The federal monitor last week wrote to a federal judge, saying, "Excessive and unchecked staff absences has led to other officers having to work double and triple shifts, further compromising the safety of the Facilities."

They added that this year, there have been four presumed in-custody suicides, the deterioration of basic security protocols and the denial of basic services.

"Judges are setting bail on cases where bail should not be set. The result is overcrowding at Rikers Island," said Brent Low, staff attorney for Neighborhood Defender Service of Harlem.

The Department of Correction says the number of officers absent without official leave increased 300% from last summer.

CBS2's Lisa Rozner took the issue to Mayor Bill de Blasio.

"This situation, from what I'm hearing, is very urgent, so what can you do right now?" she asked.

"We've reduced absenteeism radically through that process already and more to come. So we're going to have more officers where we need them, when we need them.
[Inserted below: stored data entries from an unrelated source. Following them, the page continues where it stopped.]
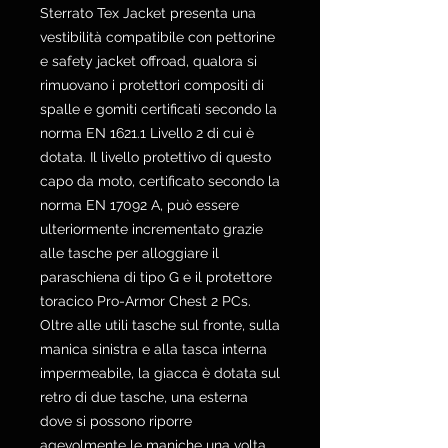
Sterrato Tex Jacket presenta una
vestibilità compatibile con pettorine
e safety jacket offroad, qualora si
rimuovano i protettori compositi di
spalle e gomiti certificati secondo la
norma EN 1621.1 Livello 2 di cui è
dotata. Il livello protettivo di questo
capo da moto, certificato secondo la
norma EN 17092 A, può essere
ulteriormente incrementato grazie
alle tasche per alloggiare il
paraschiena di tipo G e il protettore
toracico Pro-Armor Chest 2 PCs.
Oltre alle utili tasche sul fronte, sulla
manica sinistra e alla tasca interna
impermeabile, la giacca è dotata sul
retro di due tasche, una esterna
dove si possono riporre
agevolmente le maniche una volta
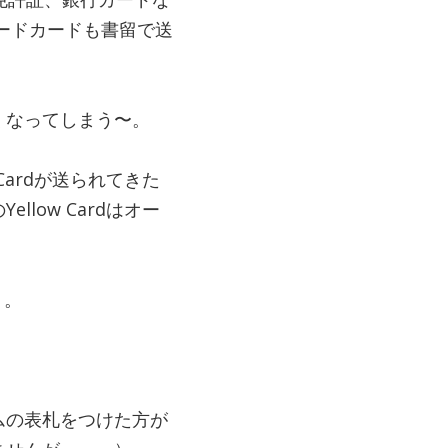
ードカードも書留で送
くなってしまう〜。
ardが送られてきた
ow Cardはオー
・。
ムの表札をつけた方が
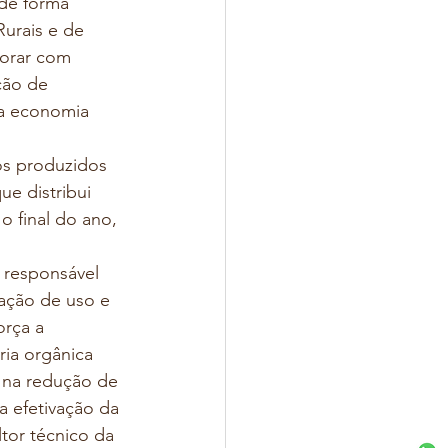
 de forma 
urais e de 
borar com 
ção de 
ma economia 
os produzidos 
e distribui 
o final do ano, 
 responsável 
tação de uso e 
orça a 
ria orgânica 
 na redução de 
a efetivação da 
ltor técnico da 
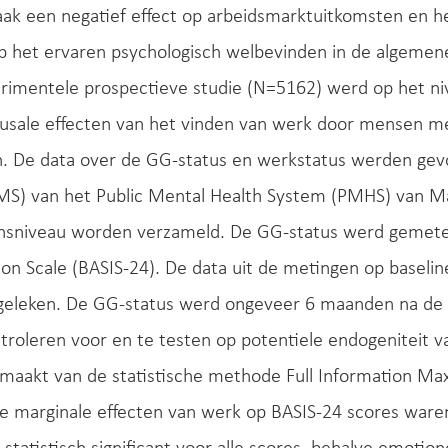
aak een negatief effect op arbeidsmarktuitkomsten en h
p het ervaren psychologisch welbevinden in de algemen
erimentele prospectieve studie (N=5162) werd op het ni
ausale effecten van het vinden van werk door mensen m
n. De data over de GG-status en werkstatus werden g
MS) van het Public Mental Health System (PMHS) van Ma
nsniveau worden verzameld. De GG-status werd gemet
tion Scale (BASIS-24). De data uit de metingen op base
rgeleken. De GG-status werd ongeveer 6 maanden na de 
roleren voor en te testen op potentiele endogeniteit v
maakt van de statistische methode Full Information Max
 marginale effecten van werk op BASIS-24 scores waren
Any responsibilities that we can shift off officers to civilians or others we will," de Blasio said.

Correction officers get unlimited sick time, but their union disputes any allegation that that time is being abused.

The union president told CBS2 in part, "If there is any protest going on, it's Mayor de Blasio's continued refusal to hire the 2,000 Correction Officers that we need to end our staffing crisis."

The city says 400 officers are being hired in the fall. The DOC is holding a press conference on the situation Thursday.